Data engines: What's under your hood?
DevOps teams know the drill: Create an environment, prepare the infrastructure, and align the elements for performance. Account for growth, being fully aware that as the application nears production, usage and resource allocation will scale. Perhaps someone even sharded databases so there's wiggle room for expansion. It all works and everyone's happy.
Yet all too often, capacity grows larger than anticipated, and the number of users being supported is greater too. Metadata, those tiny pieces of data about data, grows more than expected, but since most are small objects, not consuming much storage, projected performance and reliability looks good—on the PowerPoint slides presented to management, anyway.
But data and metadata keep on growing, and the team realizes that without intervention, there won't be sufficient system resources for the data itself.
Teams need to examine the data engine, the part of the software stack that sorts and indexes data, especially when they need improved application performance and easier scalability. There’s a lot more under the hood than most realize—and the type of data structure used for metadata may impose limits that are hard to overcome. Here are some key criteria to consider.
What is a data engine?
Even seasoned IT veterans are often surprised to learn which data engine is in use for the layer beneath the application and above the storage—and are largely unaware of tuning opportunities and requirements.
A data engine is an embedded key-value store (KVS) that sorts and indexes data. Some may know it as a storage engine—software that handles basic operations of storage management, most notably to create, read, update, and delete (CRUD) data. Because the layer is going beyond its traditional role as a storage engine, the term data engine is used to describe this wider scope of use cases.
Beyond CRUD: Reads vs. writes
More organizations are leveraging a data engine to execute different on-the-fly activities on live data while in transit. In this kind of implementation, data engines such as RocksDB often handle in-application operations beyond CRUD. For example, the engines manage metadata-intensive workloads and prevent metadata access bottlenecks that may lead to performance issues.
While metadata volumes seemingly consume a small portion of storage relative to the data itself, the need for sub-millisecond performance with metadata means that systems cannot tolerate much of a bottleneck without the impact on the end-user experience becoming uncomfortably evident. This challenge is particularly salient when dealing with modern, metadata-intensive workloads such as IoT and advanced analytics.
The data structures within KVS generally fall into one of two categories: those that are optimized for fast write speed, and those optimized for fast read speed. To store metadata in memory, data engines typically use a log-structured merge (LSM), tree-based KVS. Structures using LSM are tuned for write-intensive applications because they can store data very quickly without needing to make changes to the data structure, thanks to the usage of immutable SST (Sorted String Table) files. In contrast, B-tree data structures have a decided advantage in read-heavy.
Unfortunately, DevOps cannot have its cake and eat it too. While existing KVS data structures can be tuned to be good enough for application write and read speeds, they cannot deliver high performance for both operations at the same time.

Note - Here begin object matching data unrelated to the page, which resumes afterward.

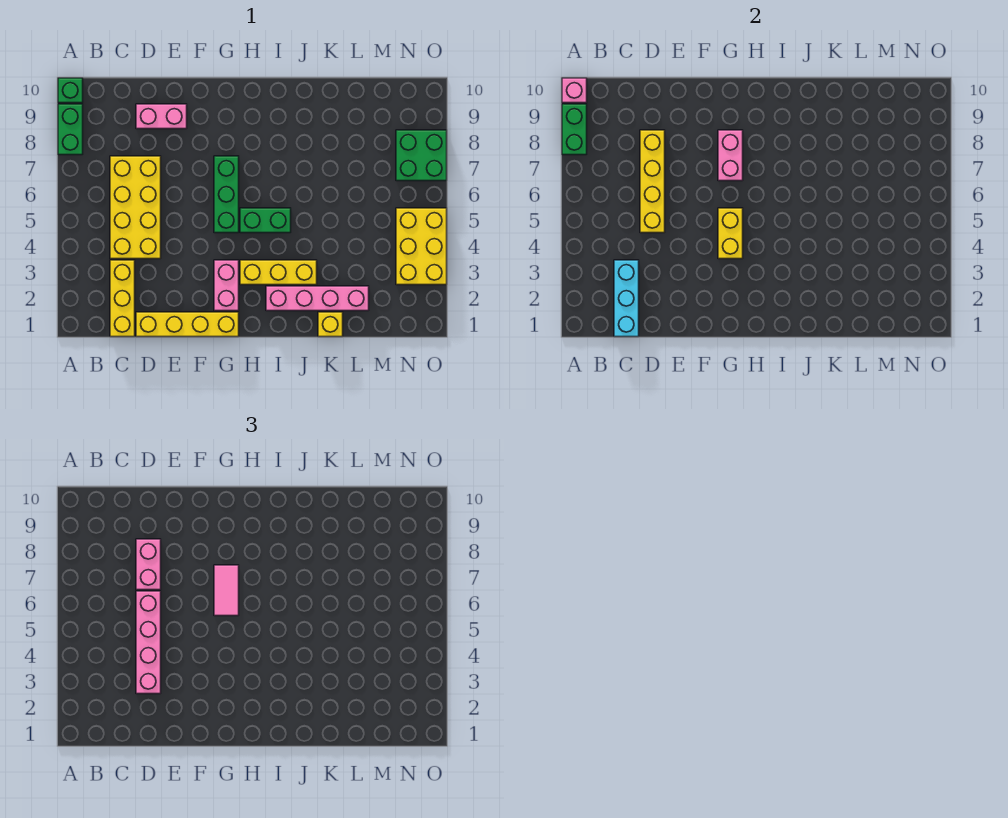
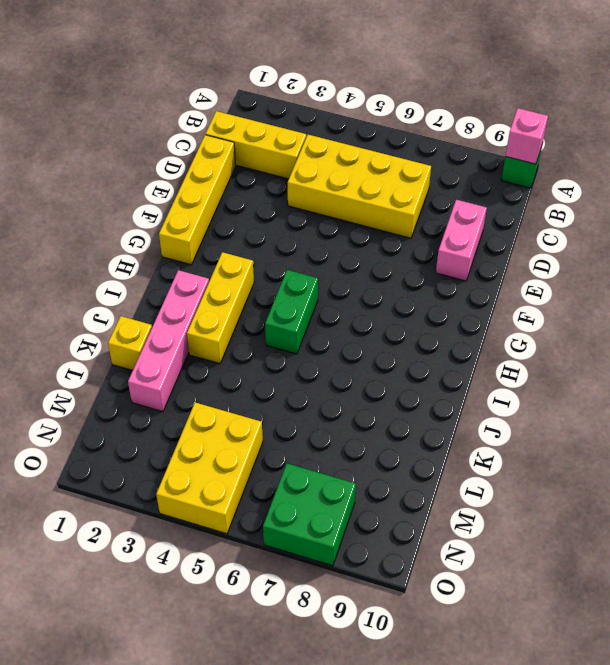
yellow brick M4:O5 level 1 -> yellow brick N3:O5 level 1
none -> green brick A8:A9 level 1
none -> pink brick G2:G3 level 1
none -> green brick G5:G7 level 1

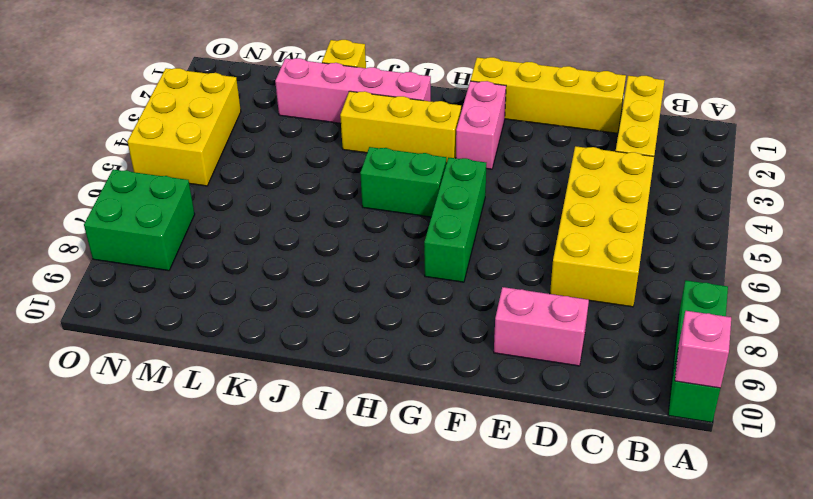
none -> green brick A8:A9 level 2
none -> cyan brick C1:C3 level 2
none -> yellow brick D5:D8 level 2

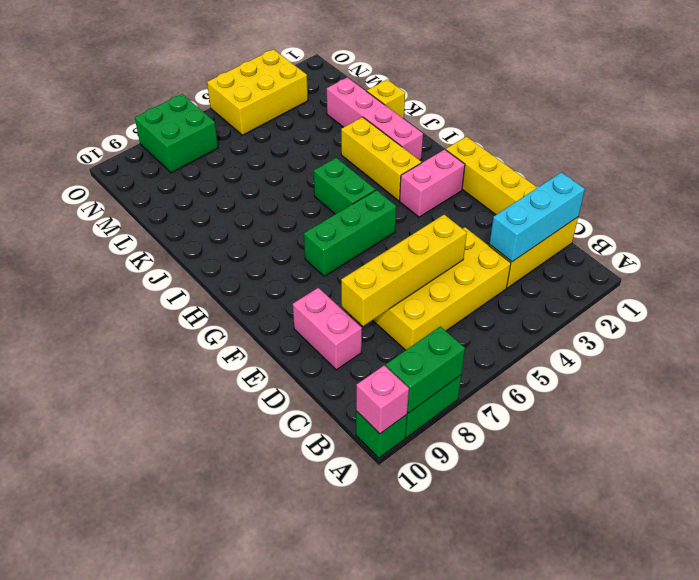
none -> yellow brick G4:G5 level 2
none -> pink brick G7:G8 level 2
none -> pink brick D3:D6 level 3

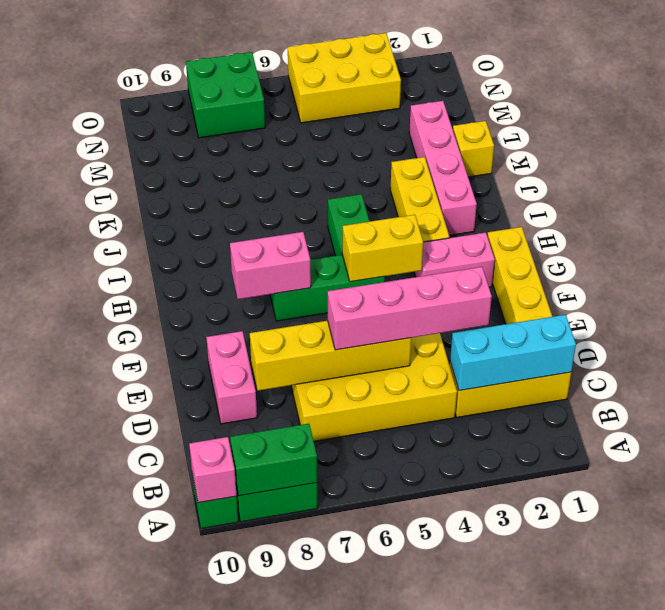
none -> pink brick D7:D8 level 3
none -> pink tile G6:G7 level 3

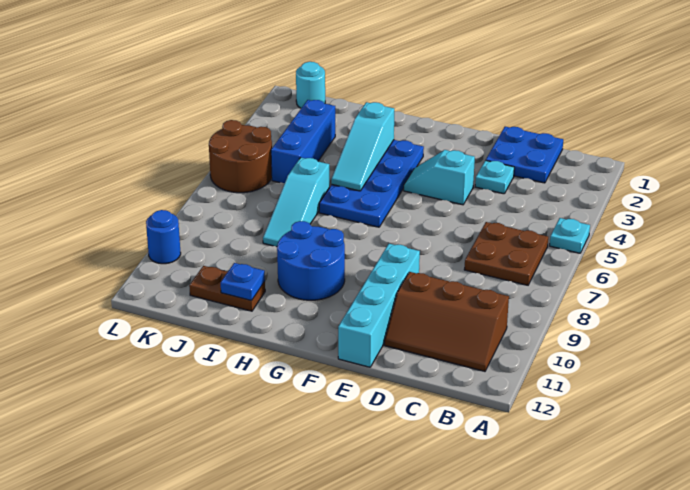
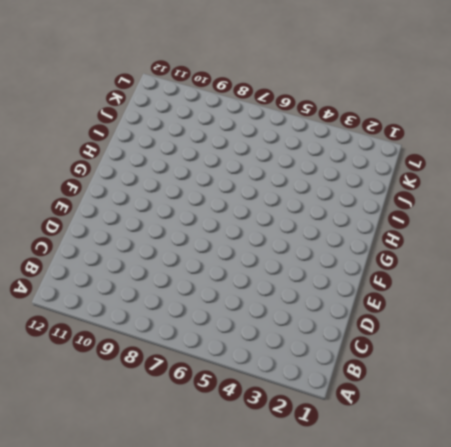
none -> cyan plate A5 level 1
none -> brown plate B6:C7 level 1
none -> brown slope B10:D11 level 1 top 10

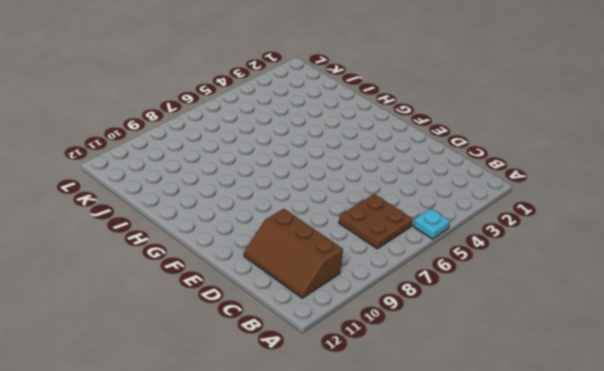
none -> blue plate C1:D2 level 1
none -> cyan plate D3 level 1
none -> cyan slope E4:F4 level 1 top E

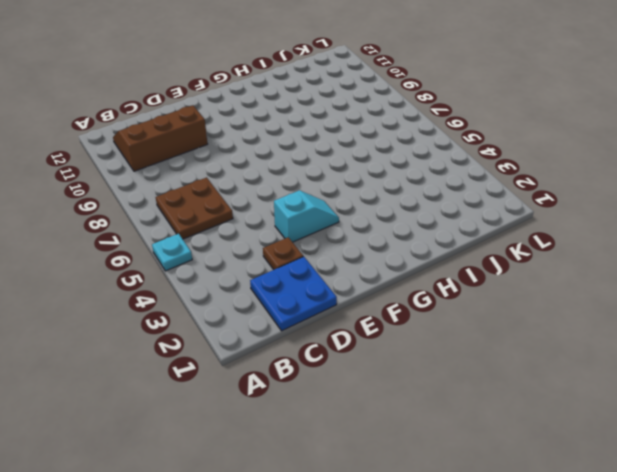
brown plate D3 level 1 -> cyan plate D3 level 1
none -> cyan brick E9:E12 level 1
none -> blue plate G3:H6 level 1
none -> blue round brick G9:H10 level 1

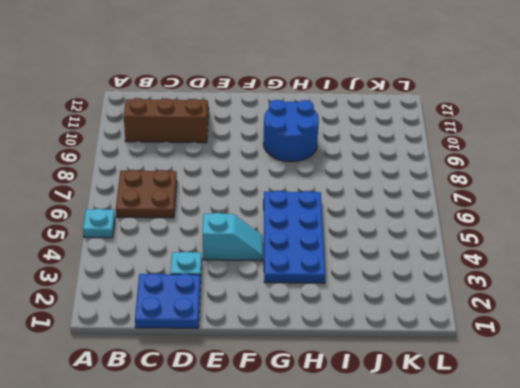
none -> cyan brick E9:E12 level 1
none -> cyan slope I6:I8 level 1 top 6
none -> brown plate I11:J11 level 1

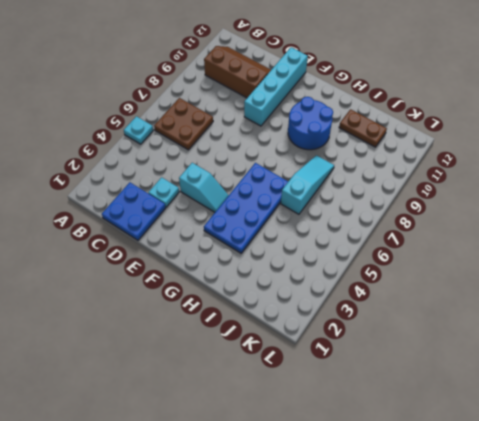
none -> blue brick J3:J5 level 1
none -> cyan round brick K1 level 1
none -> brown round brick K5:L6 level 1

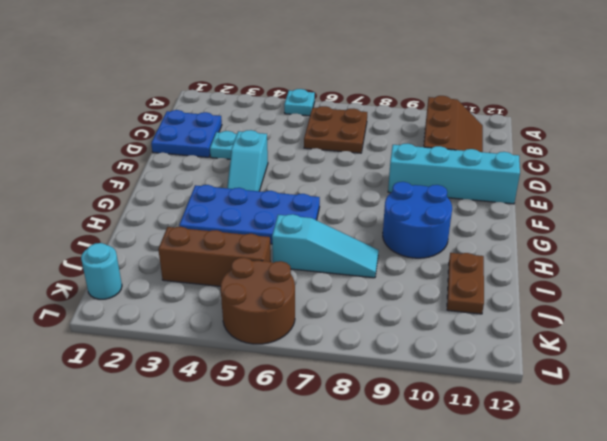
brown brick J3:J5 level 1 -> blue brick J3:J5 level 1
none -> blue round brick L10 level 1
none -> cyan slope H3:H5 level 2 top 3
none -> blue plate I11 level 2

The issue can become critical when datasets get large or when metadata volumes grow so large they dwarf the size of the data itself—as is increasingly common. it doesn't take too long before organizations reach a point where they start trading off among performance, capacity, and cost.
The slippery slope of performance tuning
When performance issues arise, teams usually start by re-sharding the data, Before long, the number of datasets multiplies, and developers are devoting more time to partitioning data and distributing it among shards and less on tasks that deliver business value.
Next, teams may attempt database performance tuning, usually by applying default settings that may not suit the applications. Refinement is an iterative and time-consuming process, and even skilled developers may struggle to achieve the perfect balance.
Once tweaked, these instances can experience additional, more serious performance issues if workloads or underlying systems are changed—particularly if applications deviate from the system norm. This can set up an endless loop of further retuning, consuming more developer time.
Just for good measure, teams may throw additional storage resources at the problem. Yet the resulting benefit often proves to be short-lived, and the costs of continually adding more resources can't be sustained longer term.
Architecting for change
New data engines have emerged in answer to the demands of modern applications to stay ahead of data growth. Next-generation data engines can be a key enabler when low-latency, data-intensive workloads require significant scalability and performance, as is common with metadata.
For example, Redis, provider of an in-memory data structure of the same name and a strategic partner with my company, sells a Redis on Flash option for intelligently tiering large datasets. In this way, DevOps teams can leverage the new, nonvolatile memory express-based SSDs instead of more costly DRAM resources.
With these newer data engines, performance and scalability can be significantly improved and made predictable across multiple different applications, or in applications where the access pattern varies over time. Since DevOps teams often don’t know future usage patterns, the flexibility to deliver steady performance in a variety of settings is advantageous.
As DevOps teams push the envelope with low-latency microservices architectures, new options have opened the data engine to innovation—minimizing developer intervention and boosting performance at scale while reducing complexity and costs.